* _EXERCISES TO COMPLETE_
1. Give the stretch of the news article on the Elko County road dispute from "He said Friday" through "Erin O'Conner said." again, swapping "Friday" for "Thursday".
2. Using the news article on the Elko County road dispute, state whether each statement agrees with it, and support each yes or no with the deciding words quoted from the article.
(a) Carpenter said the settlement gives the county everything it wanted.
(b) The proposed settlement was presented to U.S. Magistrate Robert McQuaid.
(c) Forest Service officials commented Friday on the nature of the agreement.

* _TEXT PROVIDED_
· · · · · · ·
Feds, Elko County reach tentative deal in Forest Service dispute
Saturday, Feb. 17, 2001 | 9:51 a.m.
RENO, Nev. - Government negotiators reached a tentative agreement Friday with Elko County officials who want to rebuild a washed out Forest Service road, a move federal biologists have opposed for fear of harming threatened fish.
"It's a pretty big victory for us," said state Assemblyman John Carpenter, R-Elko, one of the leaders of the effort to rebuild the road.
Carpenter said earlier this week the pending settlement would allow the rebuilding of the South Canyon Road by hand along the Jarbidge River in the Humboldt-Toiyabe National Forest.
He said Friday night he was prohibited from discussing any details.
"The county had to get their road back in order to agree. So you can put two and two together," Carpenter said in a telephone interview from Elko upon returning from the settlement talks in Reno.
"It's not everything we wanted, but I think it is 80 percent," he said.
Forest Service officials refused comment Friday on the nature of the agreement.
The proposed settlement was presented to U.S. Magistrate Robert McQuaid Friday in federal court in Reno, agency spokeswoman Erin O'Conner said.
It is being kept secret until it receives final approval from the Elko County Commission, the U.S. Attorney's Office, the Fish and Wildlife Service, Forest Service and Environmental Protection Agency, she said.
Carpenter said he was confident the county commission would approve the deal and expected the federal agencies would follow suit.
"With the change of administration, I just don't see any problem," Carpenter said.
To allow Elko County to rebuild the road would be a sharp reversal on the part of the Forest Service and Fish and Wildlife Service, which have argued that reconstruction of the road could push the threatened bull trout past the brink of extinction.
It also would be a change of heart for the Justice Department, which has threatened civil and criminal prosecution of Elko County officials and others who would violate environmental laws protecting the fish and the water quality of the Jarbidge River.
O'Conner would confirm only that "the representatives of the parties involved in the settlement conference have reached tentative resolution of their dispute regarding the Jarbidge South Canyon Road that they will now recommend for approval."
· · · · · · ·
* _RECORDS SHOWN_

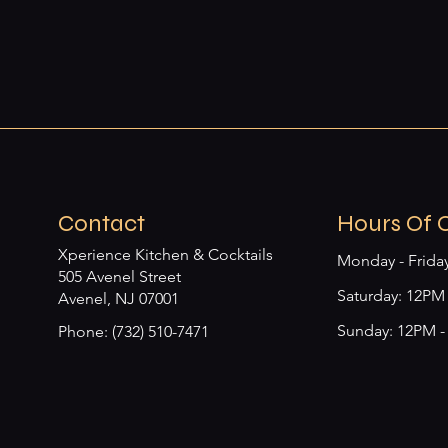
Contact
Hours Of 
Xperience Kitchen & Cocktails
Monday - Frida
505 Avenel Street
​​Saturday: 12P
Avenel, NJ 07001
Sunday: 12PM 
Phone: (732) 510-7471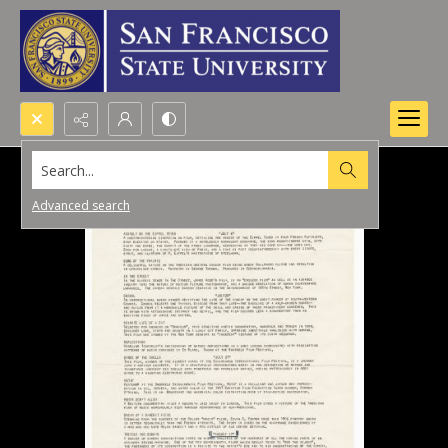
Search...
Advanced search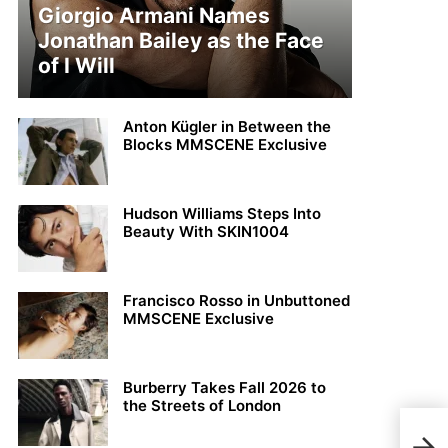
Giorgio Armani Names
Jonathan Bailey as the Face
of I Will
Anton Kügler in Between the
Blocks MMSCENE Exclusive
Hudson Williams Steps Into
Beauty With SKIN1004
Francisco Rosso in Unbuttoned
MMSCENE Exclusive
Burberry Takes Fall 2026 to
the Streets of London
Nil 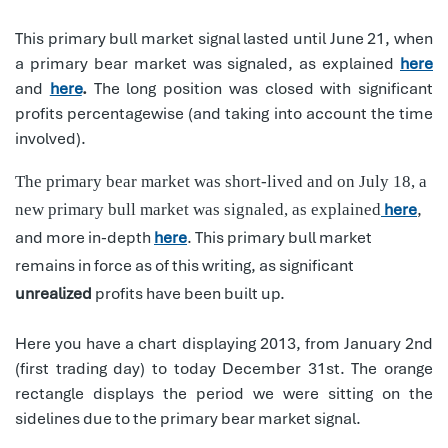
This primary bull market signal lasted until June 21, when
a primary bear market was signaled, as explained
here
and
here
.
The long position was closed with significant
profits percentagewise (and taking into account the time
involved).
The primary bear market was short-lived and on July 18, a
here
,
new primary bull market was signaled, as explained
and more in-depth
here
. This primary bull market
remains in force as of this writing, as significant
unrealized
profits have been built up.
Here you have a chart displaying 2013, from January 2nd
(first trading day) to today December 31st. The orange
rectangle displays the period we were sitting on the
sidelines due to the primary bear market signal.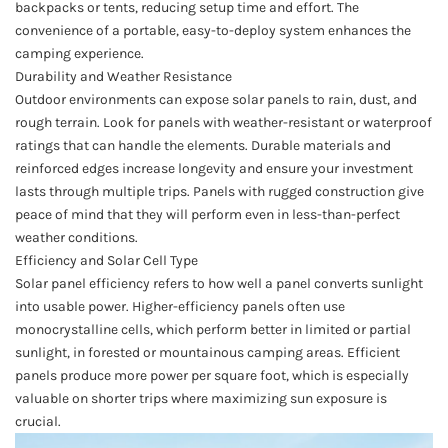
backpacks or tents, reducing setup time and effort. The
convenience of a portable, easy-to-deploy system enhances the
camping experience.
Durability and Weather Resistance
Outdoor environments can expose solar panels to rain, dust, and
rough terrain. Look for panels with weather-resistant or waterproof
ratings that can handle the elements. Durable materials and
reinforced edges increase longevity and ensure your investment
lasts through multiple trips. Panels with rugged construction give
peace of mind that they will perform even in less-than-perfect
weather conditions.
Efficiency and Solar Cell Type
Solar panel efficiency refers to how well a panel converts sunlight
into usable power. Higher-efficiency panels often use
monocrystalline cells, which perform better in limited or partial
sunlight, in forested or mountainous camping areas. Efficient
panels produce more power per square foot, which is especially
valuable on shorter trips where maximizing sun exposure is
crucial.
· · · · · · ·
* _TASK RESULTS_
1.
He said Thursday night he was prohibited from discussing any details.
"The county had to get their road back in order to agree. So you can put two and two together," Carpenter said in a telephone interview from Elko upon returning from the settlement talks in Reno.
"It's not everything we wanted, but I think it is 80 percent," he said.
Forest Service officials refused comment Thursday on the nature of the agreement.
The proposed settlement was presented to U.S. Magistrate Robert McQuaid Thursday in federal court in Reno, agency spokeswoman Erin O'Conner said.

2.
(a) No: "It's not everything we wanted, but I think it is 80 percent"
(b) Yes: "The proposed settlement was presented to U.S. Magistrate Robert McQuaid Friday in federal court in Reno"
(c) No: "Forest Service officials refused comment Friday on the nature of the agreement."